The Struggle Continues: A Dialogue with SNCC Veterans
Date: Thursday, September 29, 2016
Location: The Forum for Scholars and Publics (Old Chem 011)
Time: 12:00 pm – 1:30 pm
Light lunch served beginning at 11:45
Please join us for a conversation with three veterans of the Student Nonviolent Coordinating Committee (SNCC) as they discuss their work after SNCC and the southern freedom movement. Charles Cobb, journalist (founder of National Association of Black Journalists) and author (This Nonviolent Stuff’ll Get You Killed: How Guns Made the Civil Rights Movement Possible), Judy Richardson, filmmaker (Eyes on the Prize) and author (Hands on the Freedom Plow: Personal Accounts by Women in SNCC) and Maria Varela, photographer, community organizer and MacArthur “Genius Grant” Fellow, will reflect on how their experiences in SNCC impacted the choices they made with the rest of their lives. From opening the Drum and Spear bookstore and the Center for Black Education in Washington, D.C. to organizing with Latino and native resistance groups in the Southwest, the panel will look at how the worldview and approach they learned in SNCC infused itself into their later work and continues to do so today. The discussion will be moderated by John Gartrell of the John Hope Franklin Research Center at Duke’s Rubenstein Library.

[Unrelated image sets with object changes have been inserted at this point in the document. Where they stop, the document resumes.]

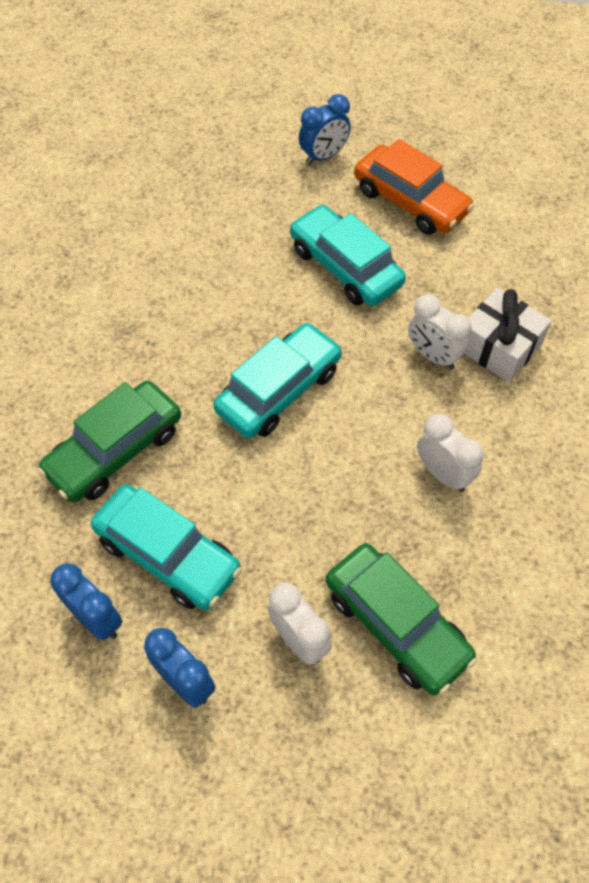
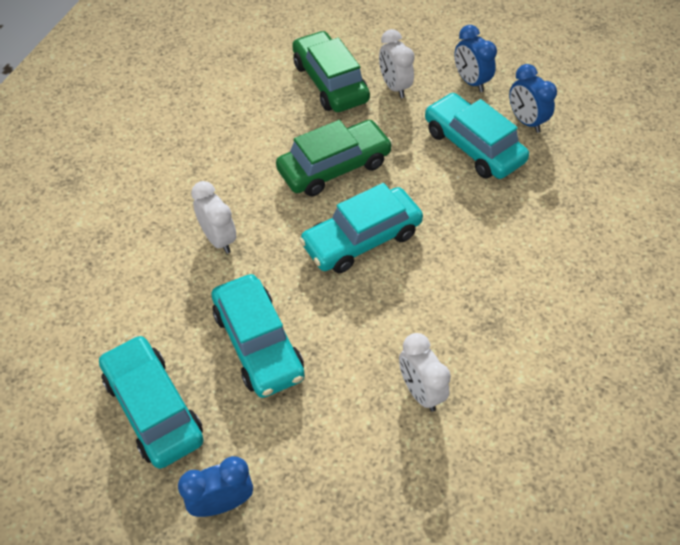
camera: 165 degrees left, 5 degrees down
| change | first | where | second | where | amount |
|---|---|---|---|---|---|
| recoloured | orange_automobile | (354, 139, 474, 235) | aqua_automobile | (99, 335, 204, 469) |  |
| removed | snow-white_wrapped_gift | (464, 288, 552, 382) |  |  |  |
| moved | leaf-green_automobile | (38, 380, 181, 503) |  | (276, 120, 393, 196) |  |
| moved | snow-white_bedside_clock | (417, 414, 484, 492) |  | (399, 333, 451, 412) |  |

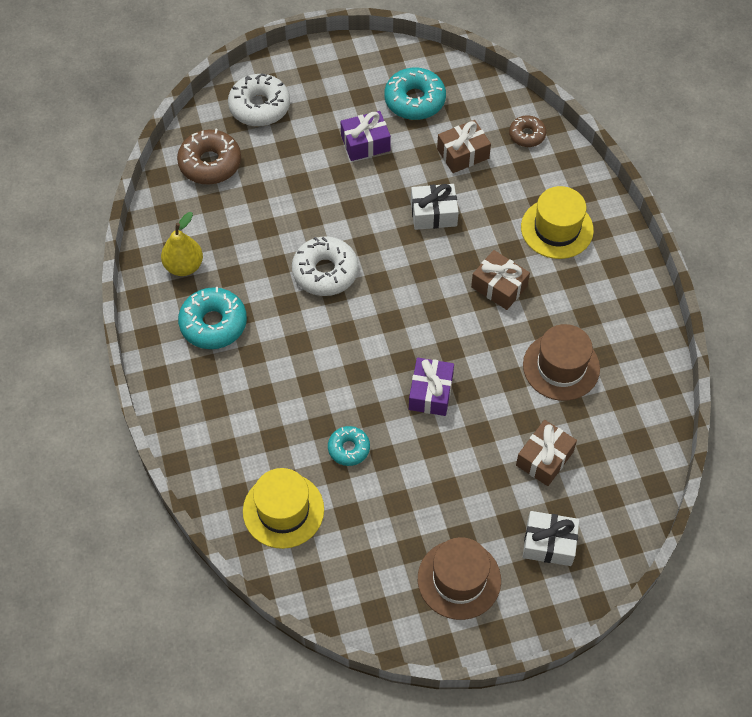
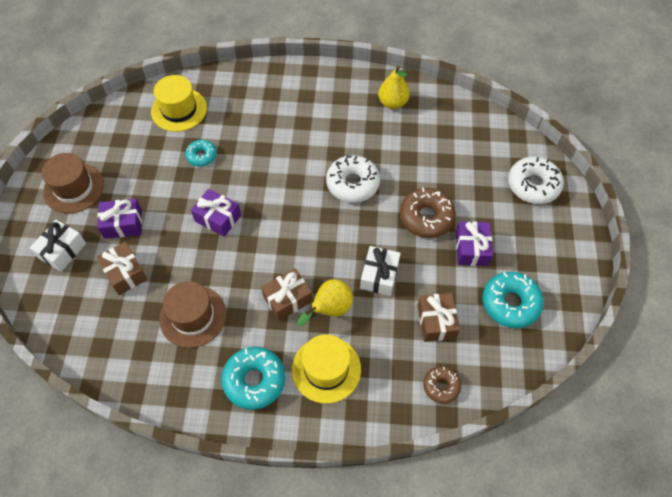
camera: 110 degrees right, 0 degrees up
| change | first | where | second | where | amount |
|---|---|---|---|---|---|
| moved | russet_doughnut | (177, 129, 241, 184) |  | (400, 188, 456, 238) |  |
| moved | aqua_doughnut | (178, 287, 247, 349) |  | (221, 347, 285, 410) |  |
| added |  |  | purple_wrapped_gift | (97, 199, 142, 239) |  |
| added |  |  | bright_yellow_pear_fruit | (297, 279, 353, 326) |  |

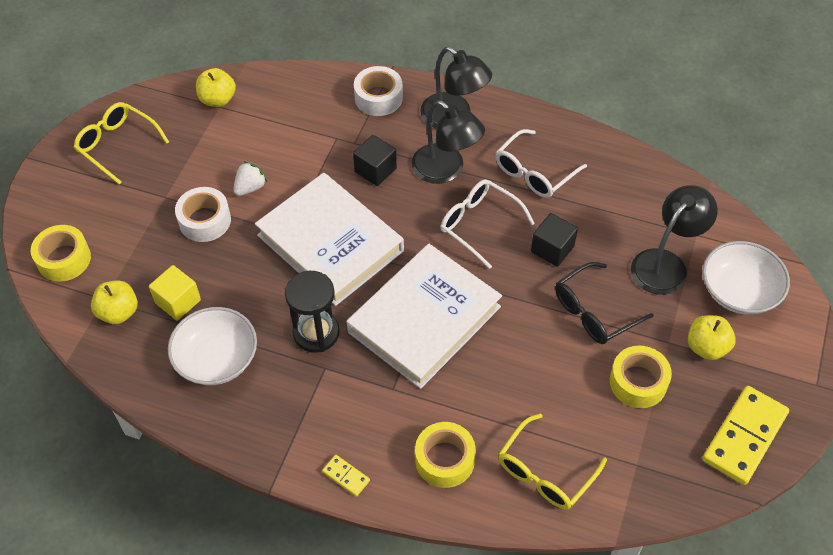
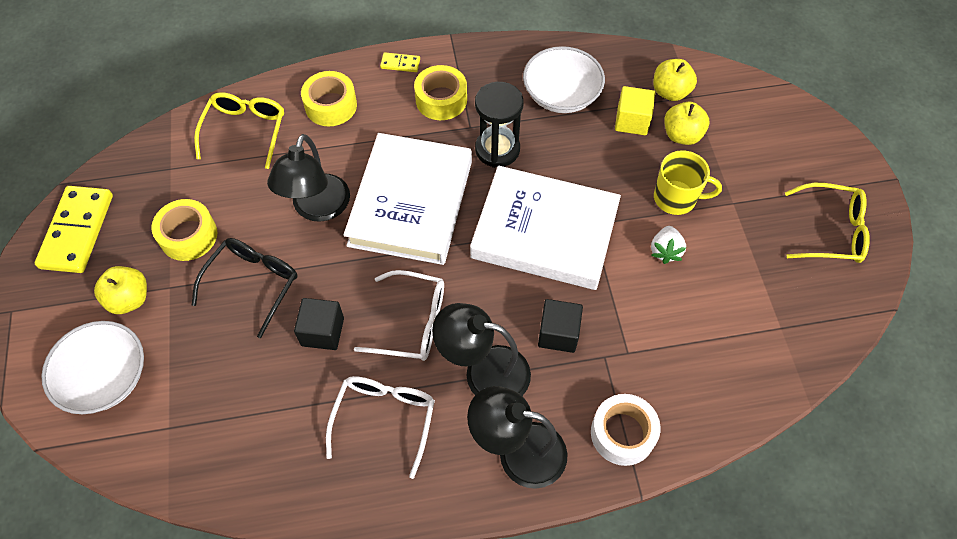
camera: 150 degrees right, 5 degrees up
| change | first | where | second | where | amount |
|---|---|---|---|---|---|
| moved | bright_yellow_apple | (196, 68, 236, 107) |  | (664, 102, 709, 145) |  |
| moved | jet-black_lamp | (631, 185, 718, 295) |  | (267, 134, 350, 222) |  |
| replaced | snow-white_roll_of_tape | (175, 187, 231, 242) | bright_yellow_tea_mug | (654, 150, 722, 215) |  |
| moved | bright_yellow_roll_of_tape | (31, 225, 91, 282) |  | (414, 65, 467, 120) |  |

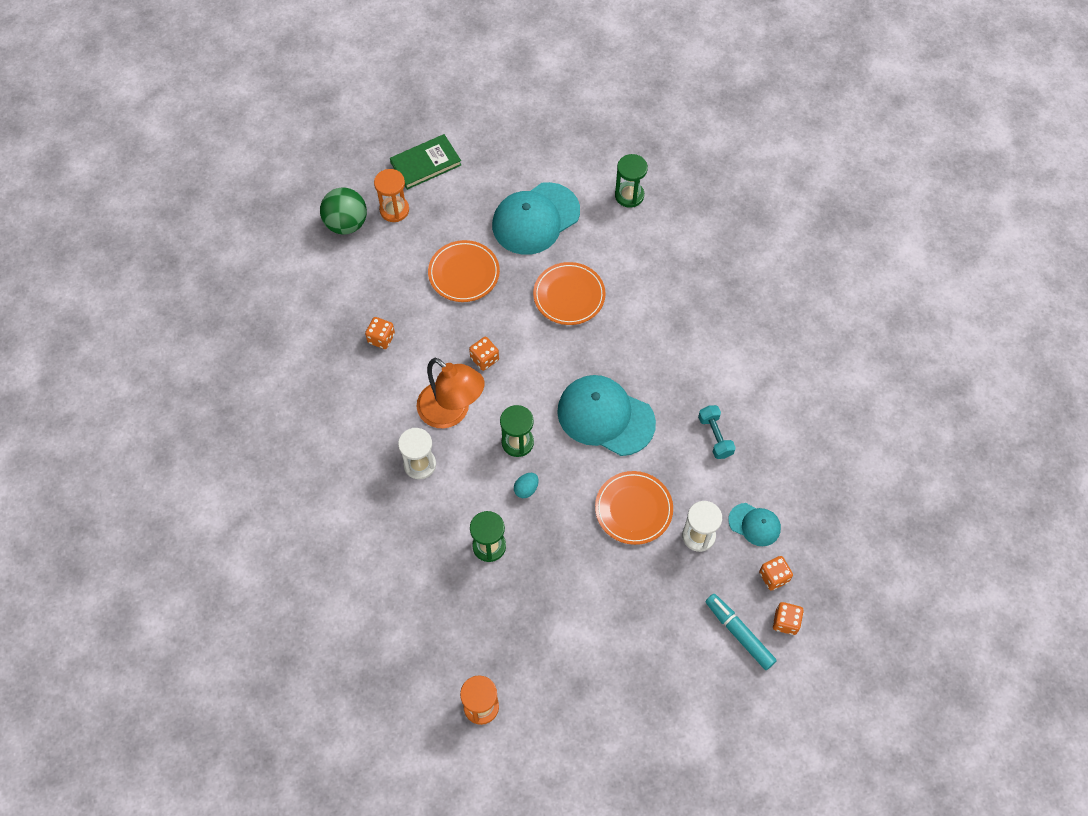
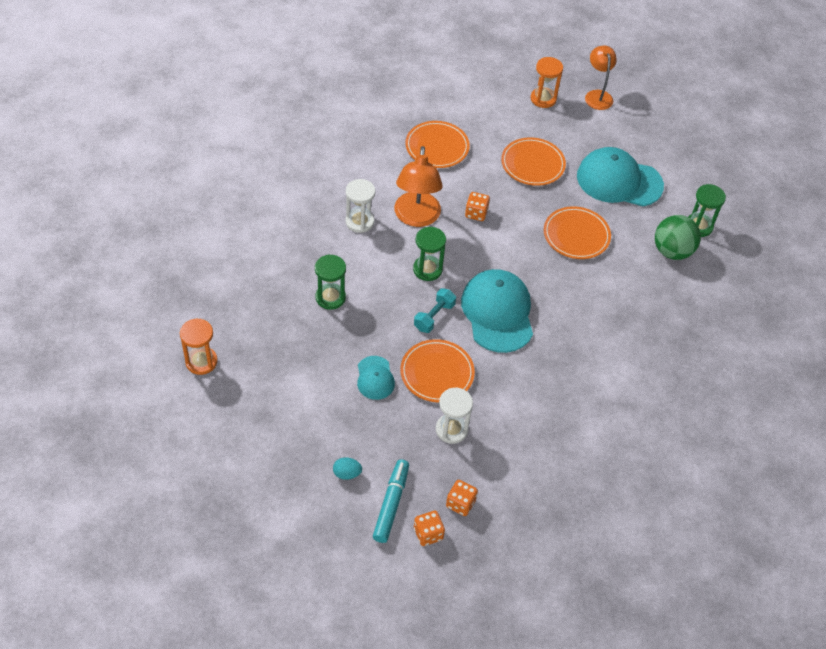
camera: 50 degrees right, 10 degrees down
| change | first | where | second | where | amount |
|---|---|---|---|---|---|
| replaced | leaf-green_book | (390, 134, 461, 190) | orange_lamp | (585, 46, 617, 110) |  |
| moved | leaf-green_sphere | (320, 187, 367, 235) |  | (655, 215, 701, 260) |  |
| replaced | orange_game_die | (365, 317, 395, 349) | orange_plate | (405, 121, 470, 168) |  |
| moved | aqua_hand_weight | (698, 405, 736, 459) |  | (414, 288, 456, 333) |  |
| moved | aqua_toy_egg | (514, 473, 539, 498) |  | (333, 457, 362, 480) |  |
| moved | aqua_cap | (728, 503, 781, 546) |  | (357, 356, 395, 400) |  |

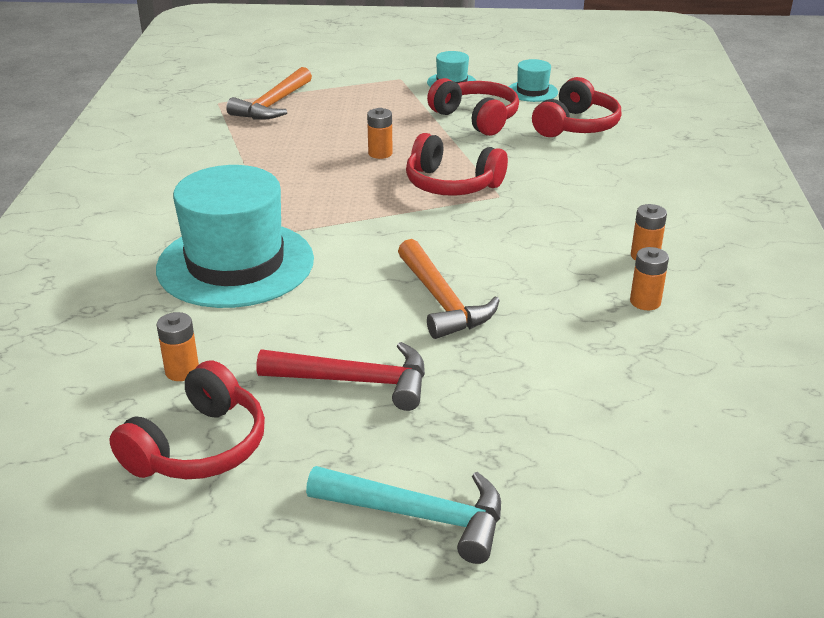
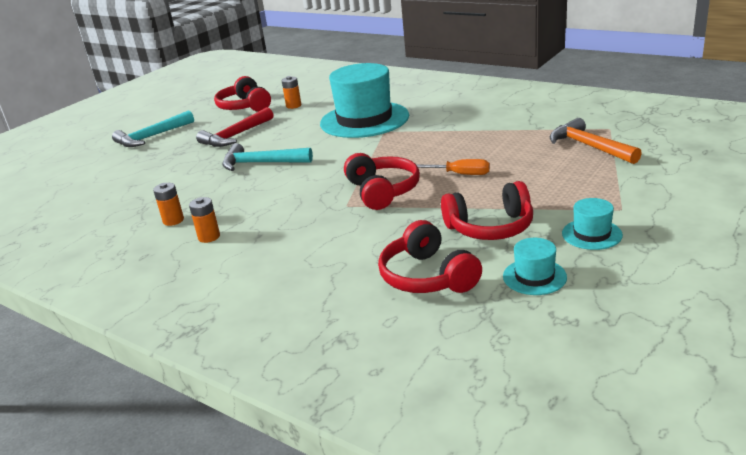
camera: 125 degrees right, 5 degrees down
| change | first | where | second | where | amount |
|---|---|---|---|---|---|
| replaced | orange_battery | (367, 108, 393, 159) | orange_screwdriver | (417, 159, 490, 175) |  |
| turned | red_headphones | (406, 133, 508, 196) |  | (344, 153, 420, 210) | 105 degrees clockwise |
| recoloured | orange_carpenter's_hammer | (398, 239, 500, 339) | aqua_carpenter's_hammer | (222, 143, 313, 171) |  |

This program is presented in partnership with the SNCC Digital Gateway Project. The SNCC Digital Gateway is a collaborative project of the Student Nonviolent Coordinating Committee Legacy Project (SLP) and Duke University that tells the story of SNCC from the perspective of the activists, themselves. It is funded by The Andrew W. Mellon Foundation and builds off of the pilot website of the SLP-Duke collaboration, One Person, One Vote: The Legacy of SNCC and the Fight for Voting Rights (http://onevotesncc.org). The forthcoming website, SNCC Digital Gateway: Learn From the Past, Organize for the Future, Make Democracy Work (https://snccdigital.org) tells the story of how young SNCC activists united with local communities in the Deep South during the 1960s to take control of their political and economic lives. In it, SNCC veterans, historians of the Movement, archivists, and students weave together grassroots stories, digitized primary source materials held at repositories across the country, and new multi-media productions to bring this history to life for a new generation.